- Born: 1900 Takasaki, Gunma Prefecture, Empire of Japan
- Died: 1943 (aged 42–43) Indian Ocean
- Occupations: Aviator and explorer
- Known for: Navigator for the first Japanese-built aircraft to fly from Japan to Europe

= Kenji Tsukagoshi =

Japanese aviator (1900–1943)

Kenji Tsukagoshi (塚越賢爾) (1900–1943) was a Japanese aviator and explorer. He was navigator on the first Japanese-built aircraft to fly from Japan to Europe.

==Life==
Tsukagoshi was born in Takasaki, Gunma Prefecture. His father was Japanese and his mother was British. He gained fame as the navigator on the Kamikaze (神風号, Kamikaze-go), a Mitsubishi Ki-15 Karigane aircraft, (registration J-BAAI) sponsored by the newspaper Asahi Shimbun. It became famous on April 9, 1937, as the first Japanese-built aircraft to fly from Japan to Europe. The flight from Tokyo to London took 51 hours, 17 minutes and 23 seconds and was piloted by Masaaki Iinuma (1912–1941).
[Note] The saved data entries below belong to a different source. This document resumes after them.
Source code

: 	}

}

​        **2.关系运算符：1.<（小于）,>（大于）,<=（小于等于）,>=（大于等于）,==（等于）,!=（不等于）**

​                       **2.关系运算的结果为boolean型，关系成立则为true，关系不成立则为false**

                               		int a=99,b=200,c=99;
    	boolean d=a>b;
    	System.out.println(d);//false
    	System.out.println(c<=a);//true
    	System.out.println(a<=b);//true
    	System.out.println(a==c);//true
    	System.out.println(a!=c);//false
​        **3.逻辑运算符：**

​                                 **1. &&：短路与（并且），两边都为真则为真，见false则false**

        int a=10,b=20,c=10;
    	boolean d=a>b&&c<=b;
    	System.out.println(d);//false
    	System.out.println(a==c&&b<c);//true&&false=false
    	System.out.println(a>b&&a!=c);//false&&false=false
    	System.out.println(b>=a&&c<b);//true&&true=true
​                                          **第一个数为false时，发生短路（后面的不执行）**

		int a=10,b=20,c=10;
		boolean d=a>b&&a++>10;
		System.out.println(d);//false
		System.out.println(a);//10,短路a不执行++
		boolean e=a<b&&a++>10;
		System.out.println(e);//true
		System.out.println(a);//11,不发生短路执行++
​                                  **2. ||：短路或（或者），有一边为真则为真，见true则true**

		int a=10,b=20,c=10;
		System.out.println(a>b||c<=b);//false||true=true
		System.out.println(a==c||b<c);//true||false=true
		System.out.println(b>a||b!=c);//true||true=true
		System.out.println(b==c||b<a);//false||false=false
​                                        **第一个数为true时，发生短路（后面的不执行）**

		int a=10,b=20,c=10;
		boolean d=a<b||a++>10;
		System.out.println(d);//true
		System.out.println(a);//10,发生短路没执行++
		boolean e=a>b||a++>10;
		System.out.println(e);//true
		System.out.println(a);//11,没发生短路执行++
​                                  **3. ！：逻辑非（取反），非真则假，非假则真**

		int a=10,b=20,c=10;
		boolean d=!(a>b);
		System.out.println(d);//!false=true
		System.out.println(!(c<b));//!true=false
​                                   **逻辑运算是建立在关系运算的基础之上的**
The total elapsed time since departure from the Tachikawa Airfield was 94 hours, 17 minutes and 56 seconds, with actual flight time for the whole distance of 15,357 km of was 51 hours, 19 minutes and 23 seconds. The flight was the first Fédération Aéronautique Internationale record to have been won by Japanese aviators.

Tsukagoshi disappeared over the Indian Ocean after departing from Singapore for Crimea in the prototype Tachikawa Ki-77.